Grote verwarring… Namen en geboortedata worden geverifieerd.
De dagdienstzuster bevestigt mijn stelling dat de ‘serie’ niet doorgaat omdat er gisteren niets geweest was…
Een tweede, nu nauwkeuriger blik op de lijst gaf aan dat ze alleen natrium-kalium moest prikken.
Dat stond niet in mijn status. Weer een nieuw gat in mijn arm…
Een collega van Else kwam langs. Ze zag het kaartje met m’n achternaam bij de deur en vroeg of het familie van Else was. Ja dus… Het hele verhaal verteld.
De dokter is geweest. Hij wil me blijven volgen op de polikliniek. Op de afdeling word ik nu behandeld door een andere cardioloog. Ik moet me geen illusies maken; mag pas uit het ziekenhuis bij een onderwaarde van 80 mmHg. Het medicijnbeeld is weer wat bijgesteld. “Het is net koken…,” zei deze dokter. “Beetje van dit en beetje van dat…” Vanmorgen was het helemaal bont: 4 x Bisoblock 5 mg; 2 x Norvasc 5 mg; 2 x Acupril 10 mg. Acht tabletjes maar liefst! Vanavond nog 2 x Acupril 10 mg voor een evenwichtige spreiding over het etmaal. Ik kan er nog net m’n brood niet mee beleggen.
Nog even gevraagd naar de eventuele consequenties van een vergroot hart. Niets aan de hand. Ik kan gerust straks gewoon weer een berg bestijgen (gewoon bergwandelen) en alles doen.
Infuusnaald gaat eruit. Even een gaasje erop. Nu kan ik lekker even douchen en mezelf weer wat toonbaar maken. Else neemt elke dag verse kleding mee. Wel lekker want soms wordt het wat zweterig.
Een kaart gekregen van collega’s van Else. Lieve woorden…
Ik word geroepen om naar de kno-arts te gaan om de tampon uit mijn neus te laten halen.

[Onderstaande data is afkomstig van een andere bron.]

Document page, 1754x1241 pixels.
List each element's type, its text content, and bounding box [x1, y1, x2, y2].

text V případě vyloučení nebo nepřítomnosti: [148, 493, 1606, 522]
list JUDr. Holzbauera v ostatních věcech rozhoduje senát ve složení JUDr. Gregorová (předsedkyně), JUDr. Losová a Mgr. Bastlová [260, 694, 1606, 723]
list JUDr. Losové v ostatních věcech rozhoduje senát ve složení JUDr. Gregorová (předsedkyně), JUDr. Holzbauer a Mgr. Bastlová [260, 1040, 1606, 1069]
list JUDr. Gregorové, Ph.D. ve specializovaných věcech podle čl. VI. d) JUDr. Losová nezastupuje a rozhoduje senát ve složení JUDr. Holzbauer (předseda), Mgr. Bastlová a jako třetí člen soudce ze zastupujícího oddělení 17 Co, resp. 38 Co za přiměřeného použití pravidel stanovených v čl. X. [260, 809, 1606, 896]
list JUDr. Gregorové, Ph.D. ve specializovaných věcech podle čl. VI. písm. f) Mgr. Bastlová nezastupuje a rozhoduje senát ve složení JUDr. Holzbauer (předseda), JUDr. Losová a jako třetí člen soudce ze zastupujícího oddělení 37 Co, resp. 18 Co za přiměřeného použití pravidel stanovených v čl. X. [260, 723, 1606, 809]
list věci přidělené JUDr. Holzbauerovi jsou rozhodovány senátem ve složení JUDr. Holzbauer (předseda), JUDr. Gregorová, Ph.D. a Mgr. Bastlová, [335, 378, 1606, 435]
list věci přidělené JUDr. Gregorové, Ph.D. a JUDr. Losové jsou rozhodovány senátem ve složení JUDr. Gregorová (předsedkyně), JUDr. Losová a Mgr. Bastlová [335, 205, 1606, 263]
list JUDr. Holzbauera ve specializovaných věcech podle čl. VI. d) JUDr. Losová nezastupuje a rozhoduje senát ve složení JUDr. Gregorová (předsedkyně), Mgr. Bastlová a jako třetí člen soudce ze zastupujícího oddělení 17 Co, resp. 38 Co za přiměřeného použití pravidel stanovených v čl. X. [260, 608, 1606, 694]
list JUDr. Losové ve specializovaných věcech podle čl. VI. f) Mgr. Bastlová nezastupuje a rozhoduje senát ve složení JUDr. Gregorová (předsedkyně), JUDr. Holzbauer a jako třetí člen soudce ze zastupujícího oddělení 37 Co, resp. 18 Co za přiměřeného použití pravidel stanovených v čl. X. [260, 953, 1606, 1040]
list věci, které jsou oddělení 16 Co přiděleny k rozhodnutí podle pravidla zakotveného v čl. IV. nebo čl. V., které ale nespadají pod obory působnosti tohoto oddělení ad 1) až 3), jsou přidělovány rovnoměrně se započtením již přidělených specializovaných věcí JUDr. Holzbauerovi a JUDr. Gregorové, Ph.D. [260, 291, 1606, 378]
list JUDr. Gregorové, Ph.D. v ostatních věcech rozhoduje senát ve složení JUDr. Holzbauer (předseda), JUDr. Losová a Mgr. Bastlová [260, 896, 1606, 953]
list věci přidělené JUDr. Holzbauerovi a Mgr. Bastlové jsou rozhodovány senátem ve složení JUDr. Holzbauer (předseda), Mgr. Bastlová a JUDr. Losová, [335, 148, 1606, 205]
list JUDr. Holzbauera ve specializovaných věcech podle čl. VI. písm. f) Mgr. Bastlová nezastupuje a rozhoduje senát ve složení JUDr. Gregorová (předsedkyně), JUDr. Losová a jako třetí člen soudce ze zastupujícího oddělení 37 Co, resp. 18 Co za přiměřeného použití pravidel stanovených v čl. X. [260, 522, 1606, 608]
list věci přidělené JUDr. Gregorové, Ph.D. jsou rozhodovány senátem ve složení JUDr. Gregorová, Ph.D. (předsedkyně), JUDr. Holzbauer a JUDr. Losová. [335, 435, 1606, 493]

Het vervoer van en naar van alles in het ziekenhuis gaat heel comfortabel per geduwde rolstoel…
Jeetje…, daar moet je van tranen zeg! Maar het levert gelukkig weer lucht op.
Een vriend, Kees van de Jispgroep, en Else hadden even gebeld toen ik weg was. Even terugbellen. Verteld dat ik bij de kno-arts was. Ook meteen maar even naar het werk gebeld. Else wilde weten of ik nog op m’n oude ‘adres’ woonde. Nog wel… Ze komt straks samen met Jeff.
Op het moment dat ze binnenkwamen, begonnen de voorbereidingen voor m’n verhuizing.
Een andere collega van Elses afdeling komt ook even kijken. Was erg geschrokken en of het nou druk was of niet, ze kwam even. Leuk hè?
Het nieuwe bed dat op mijn plaats wil, wordt gebracht door de mensen van de afdeling waar ik nu naartoe ga. Alles wordt op m’n bed gestapeld. Else doet dat allemaal voor me. Ik word zittend op het bed tussen mijn spullen voortgeduwd. Ik zeg mijn buurman gedag en wens hem een spoedig herstel en bedank tot slot de keukenprinses Tilly. Else duwt m’n kastje en Jeff neemt de bloemen mee. Een maffe optocht…
De zuster neemt m’n warme maaltijd mee naar beneden. Ik zeg haar beneden op de nieuwe kamer gedag en bedank voor de goede zorg. Even installeren en dan gaan eten.
Even later vertrekken Else en Jeff weer.